**What the task requires**.
Range to repeat from the listing below: the line containing "Figure 1: Row" down to the line containing "Decide which of", both included. Copy it exactly, pictures excluded, and add nothing else.

**Material to process**.
- - -
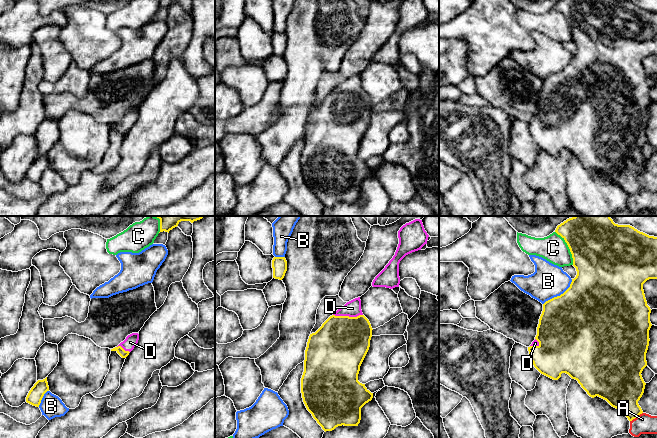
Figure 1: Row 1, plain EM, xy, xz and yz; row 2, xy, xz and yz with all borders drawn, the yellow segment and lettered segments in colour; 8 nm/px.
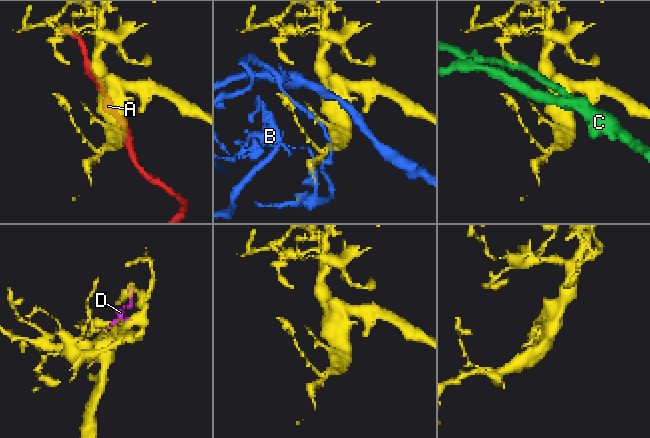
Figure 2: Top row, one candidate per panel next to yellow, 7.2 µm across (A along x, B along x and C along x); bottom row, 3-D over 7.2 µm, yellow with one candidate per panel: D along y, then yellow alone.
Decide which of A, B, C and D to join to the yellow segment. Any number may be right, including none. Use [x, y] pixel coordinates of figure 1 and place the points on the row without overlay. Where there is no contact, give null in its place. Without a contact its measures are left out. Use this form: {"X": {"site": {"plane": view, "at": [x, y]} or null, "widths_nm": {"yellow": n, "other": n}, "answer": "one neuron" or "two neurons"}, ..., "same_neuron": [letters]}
- - -
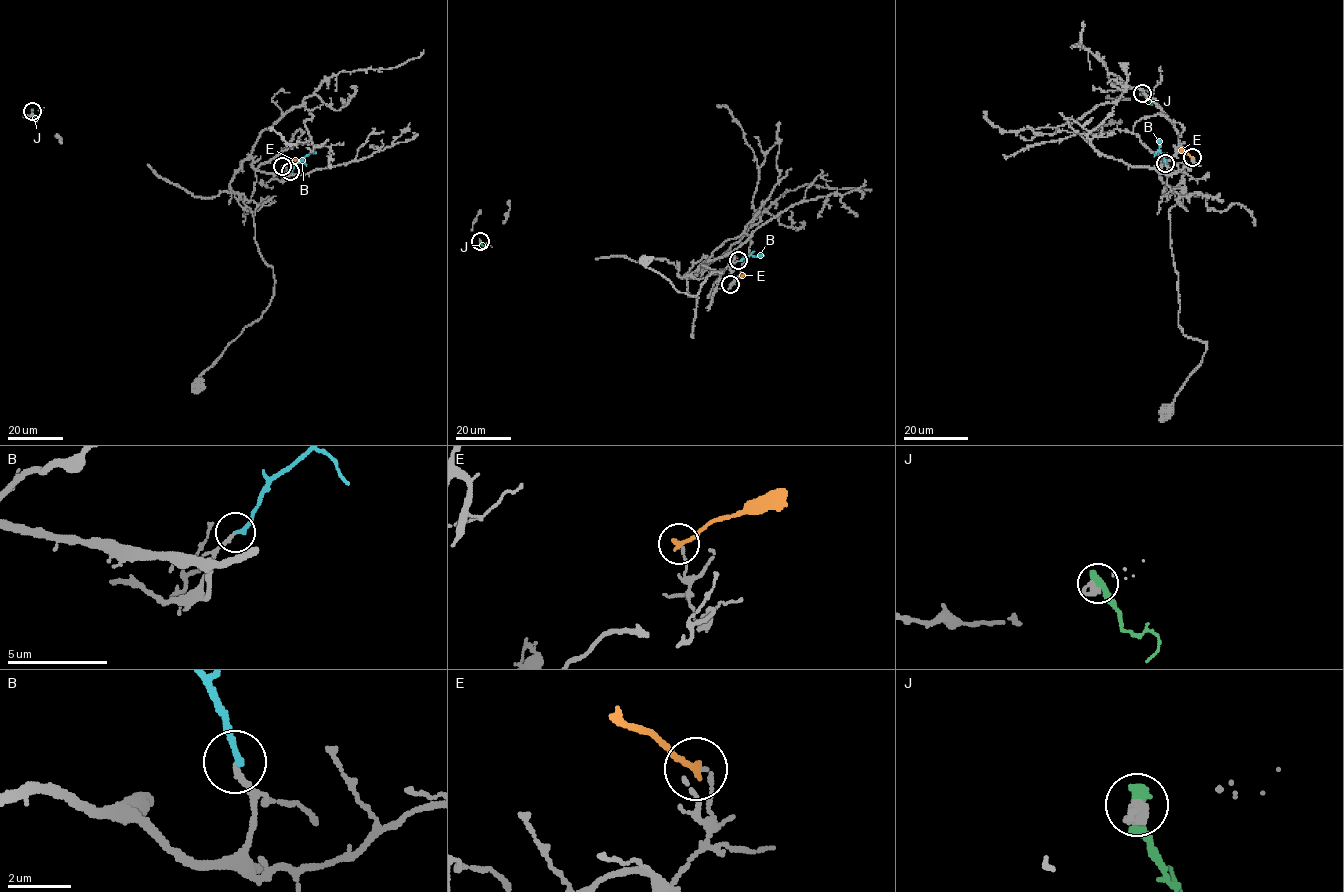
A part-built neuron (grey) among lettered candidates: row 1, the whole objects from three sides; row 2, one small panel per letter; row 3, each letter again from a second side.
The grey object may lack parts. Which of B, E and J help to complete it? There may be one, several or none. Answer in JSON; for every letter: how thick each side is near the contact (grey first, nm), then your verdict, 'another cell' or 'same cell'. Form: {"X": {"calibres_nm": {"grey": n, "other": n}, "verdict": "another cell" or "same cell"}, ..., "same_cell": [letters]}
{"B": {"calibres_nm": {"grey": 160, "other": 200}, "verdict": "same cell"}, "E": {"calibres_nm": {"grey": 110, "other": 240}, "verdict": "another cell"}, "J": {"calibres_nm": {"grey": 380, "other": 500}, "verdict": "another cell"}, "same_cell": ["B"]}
- - -
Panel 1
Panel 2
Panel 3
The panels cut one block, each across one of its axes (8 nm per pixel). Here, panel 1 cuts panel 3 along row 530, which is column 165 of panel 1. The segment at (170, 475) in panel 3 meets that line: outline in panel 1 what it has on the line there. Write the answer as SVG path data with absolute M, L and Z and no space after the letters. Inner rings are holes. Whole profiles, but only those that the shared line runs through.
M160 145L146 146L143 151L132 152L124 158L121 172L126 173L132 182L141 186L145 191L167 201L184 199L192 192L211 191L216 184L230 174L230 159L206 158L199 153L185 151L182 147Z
- - -
**Reply**.
Figure 1: Row 1, plain EM, xy, xz and yz; row 2, xy, xz and yz with all borders drawn, the yellow segment and lettered segments in colour; 8 nm/px.
Figure 2: Top row, one candidate per panel next to yellow, 7.2 µm across (A along x, B along x and C along x); bottom row, 3-D over 7.2 µm, yellow with one candidate per panel: D along y, then yellow alone.
Decide which of A, B, C and D to join to the yellow segment. Any number may be right, including none. Use [x, y] pixel coordinates of figure 1 and place the points on the row without overlay. Where there is no contact, give null in its place. Without a contact its measures are left out. Use this form: {"X": {"site": {"plane": view, "at": [x, y]} or null, "widths_nm": {"yellow": n, "other": n}, "answer": "one neuron" or "two neurons"}, ..., "same_neuron": [letters]}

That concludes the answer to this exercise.